(EXTRACTED INFORMATION):
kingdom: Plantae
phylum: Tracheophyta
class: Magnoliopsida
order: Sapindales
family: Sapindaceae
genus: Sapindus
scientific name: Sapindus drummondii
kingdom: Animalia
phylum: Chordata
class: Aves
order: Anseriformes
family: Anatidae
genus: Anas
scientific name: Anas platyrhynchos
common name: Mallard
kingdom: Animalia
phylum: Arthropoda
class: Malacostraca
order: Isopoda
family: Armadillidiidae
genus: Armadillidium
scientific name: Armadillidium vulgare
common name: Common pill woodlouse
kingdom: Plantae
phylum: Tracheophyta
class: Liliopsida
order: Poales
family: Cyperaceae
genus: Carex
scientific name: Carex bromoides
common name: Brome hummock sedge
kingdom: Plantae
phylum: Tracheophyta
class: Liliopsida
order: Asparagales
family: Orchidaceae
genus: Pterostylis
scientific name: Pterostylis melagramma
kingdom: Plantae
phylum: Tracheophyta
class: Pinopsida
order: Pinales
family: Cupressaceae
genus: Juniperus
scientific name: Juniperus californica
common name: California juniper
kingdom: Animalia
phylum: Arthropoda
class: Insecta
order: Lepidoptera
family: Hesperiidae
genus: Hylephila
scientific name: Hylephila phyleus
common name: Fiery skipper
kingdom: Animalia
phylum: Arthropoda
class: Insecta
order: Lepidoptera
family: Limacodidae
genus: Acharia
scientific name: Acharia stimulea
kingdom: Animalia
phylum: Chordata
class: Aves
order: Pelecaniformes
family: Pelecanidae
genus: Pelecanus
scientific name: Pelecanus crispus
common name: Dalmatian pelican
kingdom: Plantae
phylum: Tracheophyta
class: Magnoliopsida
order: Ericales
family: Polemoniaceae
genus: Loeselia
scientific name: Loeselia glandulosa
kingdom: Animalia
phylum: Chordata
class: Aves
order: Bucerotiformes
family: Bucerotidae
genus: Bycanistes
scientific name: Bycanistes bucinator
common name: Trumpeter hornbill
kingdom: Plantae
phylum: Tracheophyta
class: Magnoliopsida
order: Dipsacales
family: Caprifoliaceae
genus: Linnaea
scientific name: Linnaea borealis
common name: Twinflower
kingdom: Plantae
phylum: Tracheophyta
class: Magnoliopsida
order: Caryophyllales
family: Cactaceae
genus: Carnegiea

(TASK DETAILS): Reproduce word for word the lines of the records above, starting with the line that contains "genus: Acharia" and continuing through the last line of the records.

(RESPONSE TO THE EXERCISE):
genus: Acharia
scientific name: Acharia stimulea
kingdom: Animalia
phylum: Chordata
class: Aves
order: Pelecaniformes
family: Pelecanidae
genus: Pelecanus
scientific name: Pelecanus crispus
common name: Dalmatian pelican
kingdom: Plantae
phylum: Tracheophyta
class: Magnoliopsida
order: Ericales
family: Polemoniaceae
genus: Loeselia
scientific name: Loeselia glandulosa
kingdom: Animalia
phylum: Chordata
class: Aves
order: Bucerotiformes
family: Bucerotidae
genus: Bycanistes
scientific name: Bycanistes bucinator
common name: Trumpeter hornbill
kingdom: Plantae
phylum: Tracheophyta
class: Magnoliopsida
order: Dipsacales
family: Caprifoliaceae
genus: Linnaea
scientific name: Linnaea borealis
common name: Twinflower
kingdom: Plantae
phylum: Tracheophyta
class: Magnoliopsida
order: Caryophyllales
family: Cactaceae
genus: Carnegiea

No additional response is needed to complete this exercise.